3. How is the GSA Schedule Work Assigned?
In a Contractor Teaming Arrangement (CTA), the team members mutually agree upon which sections of the proposal they could complete based on the core competencies. An agreement is drafted to state who would be responsible for which activities. The nature of a CTA often lends itself to fairly equal workloads for both companies involved.
It's important to note that when forming a team in response to a small business set-aside, all team members must meet the socioeconomic status for the set-aside and the limitations on subcontracting (FAR 52.219-14) apply.
When you enter into a prime/subcontractor agreement, the prime contractor will assign the work that needs to be completed by the subcontractor.

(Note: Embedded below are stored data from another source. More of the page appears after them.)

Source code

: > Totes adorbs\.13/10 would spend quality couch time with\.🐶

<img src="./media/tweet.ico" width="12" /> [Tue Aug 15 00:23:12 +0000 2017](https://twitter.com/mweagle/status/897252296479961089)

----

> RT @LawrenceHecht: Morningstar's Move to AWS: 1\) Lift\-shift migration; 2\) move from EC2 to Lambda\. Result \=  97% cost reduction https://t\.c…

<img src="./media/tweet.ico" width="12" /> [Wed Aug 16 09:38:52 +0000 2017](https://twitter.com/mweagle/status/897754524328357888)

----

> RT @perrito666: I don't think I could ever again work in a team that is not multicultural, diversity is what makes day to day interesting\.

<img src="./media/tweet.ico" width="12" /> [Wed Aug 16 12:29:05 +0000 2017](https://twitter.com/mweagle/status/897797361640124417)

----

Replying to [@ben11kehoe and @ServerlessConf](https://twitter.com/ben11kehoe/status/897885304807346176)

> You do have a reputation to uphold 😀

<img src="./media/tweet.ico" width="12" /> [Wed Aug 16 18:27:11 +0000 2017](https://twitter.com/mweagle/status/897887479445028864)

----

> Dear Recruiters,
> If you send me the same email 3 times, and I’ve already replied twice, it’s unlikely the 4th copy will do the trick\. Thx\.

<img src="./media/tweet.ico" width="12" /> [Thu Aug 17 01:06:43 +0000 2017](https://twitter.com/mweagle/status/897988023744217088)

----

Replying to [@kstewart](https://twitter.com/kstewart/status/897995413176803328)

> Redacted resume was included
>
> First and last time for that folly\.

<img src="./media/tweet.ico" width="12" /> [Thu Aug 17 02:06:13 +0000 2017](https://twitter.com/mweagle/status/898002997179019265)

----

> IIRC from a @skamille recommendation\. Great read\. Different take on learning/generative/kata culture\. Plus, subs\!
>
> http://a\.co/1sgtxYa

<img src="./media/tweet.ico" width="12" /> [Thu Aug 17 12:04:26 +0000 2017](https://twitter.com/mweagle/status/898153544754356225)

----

There also may be additional requirements for how much work can be performed by each partner in a prime/ subcontractor relationship, particularly if an opportunity is awarded under a certain small business set-aside.
4. How Do You Invoice the Government?
For a Contractor Teaming Arrangement (CTA), you may identify one team member who will take care of the administration of the invoices, but each team member must still report the sales on their own GSA Schedule.
Regardless of how the structure of the invoice is set up, the pricing for each product or service must be in line with the pricing awarded on the team member’s GSA Schedule who will either be supplying the products or performing the services.
In a prime/ subcontractor agreement, the terms, conditions, and awarded pricing will be what is awarded on the prime contractor's Schedule. If you would like more information about specific small business subcontracting goals for this fiscal year, you can visit the Small Business Administration (SBA) website.
5. What Range of Products/Services Can Be Offered?
When you enter into a CTA to respond to an opportunity, you have the entire breadth of the scope of products/ services on each team member’s GSA Schedule. You enter into CTA’s across different Large Categories.
For example, an IT Large Category F Schedule contractor can partner with a Professional Services Schedule (PSS) contractor. However, when you enter into an agreement as a subcontractor, you can only offer those services awarded on the prime contractor’s GSA Schedule.
A Note on Joint Ventures
Now that GSA has released much anticipated Joint Venture (JV) guidance for JV entities looking to get a GSA Schedule, there are some questions as to how JV Mentor Protégé program partnerships compare to CTAs and prime/subcontracting agreements.
The Mentor Protégé program is a SBA program that fosters mentorship between an experienced contractor and a business looking to enter the market. Through this program, an experienced partner can form a JV with their protégé provided they are a small business, to get a GSA Schedule.
With JV entities, a JV agreement is submitted at the time of an MAS offer, so the terms and conditions as well as the period of performance are all established upon award. While using the Mentor Protégé program, JV entities will not have to submit a subcontracting plan and they will retain the socioeconomic status of the protégé of the partnership for 2 years from the date award.
As you can see this partnership differs from from CTAs and prime/subcontractor agreements, but can still be a viable and successfully opportunity for your company.
Selling to the Government through a GSA Schedule
Both of these channels are excellent ways to expand your footprint in the federal government marketplace. The Contractor Teaming Arrangement (CTA) is more beneficial for GSA Schedule holders trying to meet their minimum sales requirement or companies that are interested in having their own prime GSA contract, but the subcontractor agreement can be a great way to gain past performance with agencies you otherwise would not have had access to. Subcontracting agreements are also required if you are considered an "Other than Small Business."